MATERIALS PROVIDED:
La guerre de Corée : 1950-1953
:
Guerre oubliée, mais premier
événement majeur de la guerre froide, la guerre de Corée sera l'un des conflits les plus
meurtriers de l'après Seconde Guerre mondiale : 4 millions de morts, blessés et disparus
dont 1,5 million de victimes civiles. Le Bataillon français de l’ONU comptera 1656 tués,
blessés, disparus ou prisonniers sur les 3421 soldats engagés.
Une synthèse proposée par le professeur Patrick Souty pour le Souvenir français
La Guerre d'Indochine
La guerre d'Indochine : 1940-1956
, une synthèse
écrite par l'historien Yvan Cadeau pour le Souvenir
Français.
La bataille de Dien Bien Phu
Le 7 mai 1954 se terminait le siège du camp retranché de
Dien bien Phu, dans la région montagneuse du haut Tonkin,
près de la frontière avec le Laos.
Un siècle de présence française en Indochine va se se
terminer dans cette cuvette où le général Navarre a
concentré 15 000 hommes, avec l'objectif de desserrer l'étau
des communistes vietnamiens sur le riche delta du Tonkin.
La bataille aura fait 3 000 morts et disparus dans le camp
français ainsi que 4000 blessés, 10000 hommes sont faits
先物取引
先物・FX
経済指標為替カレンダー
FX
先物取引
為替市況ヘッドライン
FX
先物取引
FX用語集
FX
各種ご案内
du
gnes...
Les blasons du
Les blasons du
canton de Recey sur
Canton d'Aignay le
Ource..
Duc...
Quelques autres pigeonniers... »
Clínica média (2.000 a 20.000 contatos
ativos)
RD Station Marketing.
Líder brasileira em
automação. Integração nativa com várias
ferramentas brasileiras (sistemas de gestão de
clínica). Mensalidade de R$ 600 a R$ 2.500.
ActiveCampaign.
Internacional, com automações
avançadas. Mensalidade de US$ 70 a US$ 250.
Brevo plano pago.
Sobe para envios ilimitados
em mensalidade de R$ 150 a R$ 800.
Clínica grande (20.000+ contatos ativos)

==

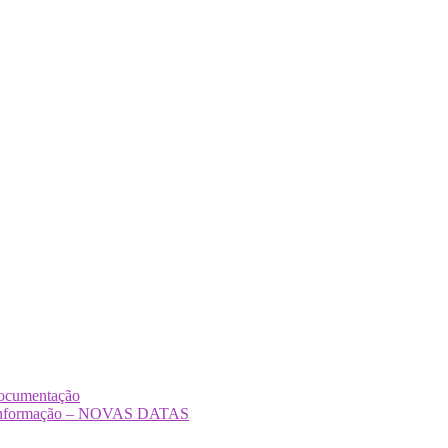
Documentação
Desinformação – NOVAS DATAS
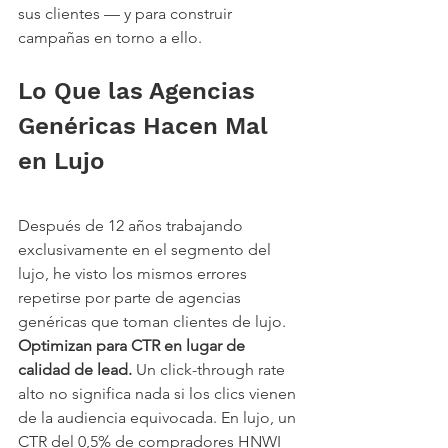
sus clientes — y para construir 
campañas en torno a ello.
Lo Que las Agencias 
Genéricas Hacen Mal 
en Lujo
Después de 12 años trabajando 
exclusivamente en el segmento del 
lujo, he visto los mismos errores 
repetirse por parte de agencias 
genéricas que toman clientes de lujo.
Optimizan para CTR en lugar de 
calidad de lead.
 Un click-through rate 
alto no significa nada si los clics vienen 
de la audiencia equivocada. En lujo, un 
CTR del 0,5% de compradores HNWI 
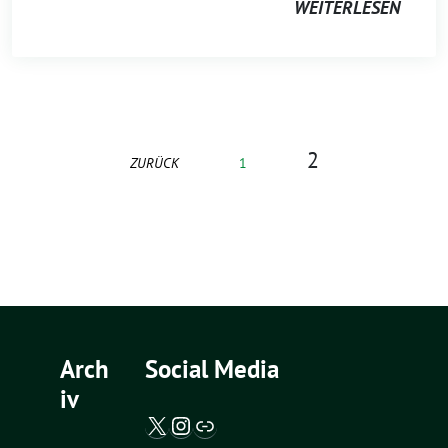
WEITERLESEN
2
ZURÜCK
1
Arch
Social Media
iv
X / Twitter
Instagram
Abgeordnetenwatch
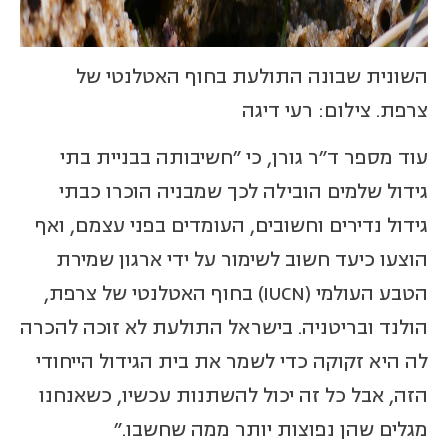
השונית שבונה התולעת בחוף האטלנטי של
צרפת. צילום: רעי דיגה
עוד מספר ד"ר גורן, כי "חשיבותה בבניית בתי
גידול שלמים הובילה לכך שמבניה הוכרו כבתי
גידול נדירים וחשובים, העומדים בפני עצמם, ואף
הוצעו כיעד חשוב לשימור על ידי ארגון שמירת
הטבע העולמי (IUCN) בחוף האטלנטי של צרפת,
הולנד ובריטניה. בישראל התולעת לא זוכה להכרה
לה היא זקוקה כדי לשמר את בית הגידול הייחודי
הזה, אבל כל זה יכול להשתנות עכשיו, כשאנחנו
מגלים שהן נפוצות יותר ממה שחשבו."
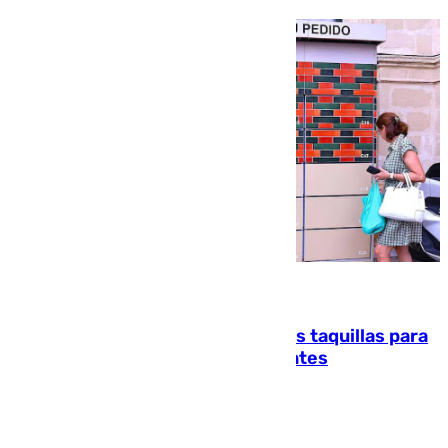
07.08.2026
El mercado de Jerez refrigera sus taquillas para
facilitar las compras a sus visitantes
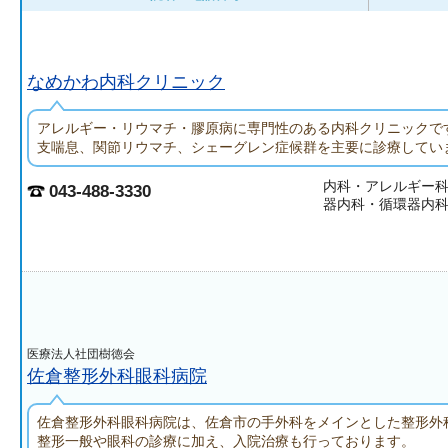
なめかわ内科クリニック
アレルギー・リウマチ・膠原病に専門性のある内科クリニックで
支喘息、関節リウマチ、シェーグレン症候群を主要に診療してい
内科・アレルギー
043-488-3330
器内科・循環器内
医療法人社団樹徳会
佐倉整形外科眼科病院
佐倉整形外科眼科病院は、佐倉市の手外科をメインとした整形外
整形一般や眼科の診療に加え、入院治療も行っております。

WORK ORDER:
Output the listing's lines from the line with "La guerre de Corée : 1950-1953" to the line with "près de la frontière avec le Laos." as a JSON list of strings, one string per line, leaving out any blank lines.

TASK OUTPUT:
[
  "La guerre de Corée : 1950-1953",
  ":",
  "Guerre oubliée, mais premier",
  "événement majeur de la guerre froide, la guerre de Corée sera l'un des conflits les plus",
  "meurtriers de l'après Seconde Guerre mondiale : 4 millions de morts, blessés et disparus",
  "dont 1,5 million de victimes civiles. Le Bataillon français de l’ONU comptera 1656 tués,",
  "blessés, disparus ou prisonniers sur les 3421 soldats engagés.",
  "Une synthèse proposée par le professeur Patrick Souty pour le Souvenir français",
  "La Guerre d'Indochine",
  "La guerre d'Indochine : 1940-1956",
  ", une synthèse",
  "écrite par l'historien Yvan Cadeau pour le Souvenir",
  "Français.",
  "La bataille de Dien Bien Phu",
  "Le 7 mai 1954 se terminait le siège du camp retranché de",
  "Dien bien Phu, dans la région montagneuse du haut Tonkin,",
  "près de la frontière avec le Laos."
]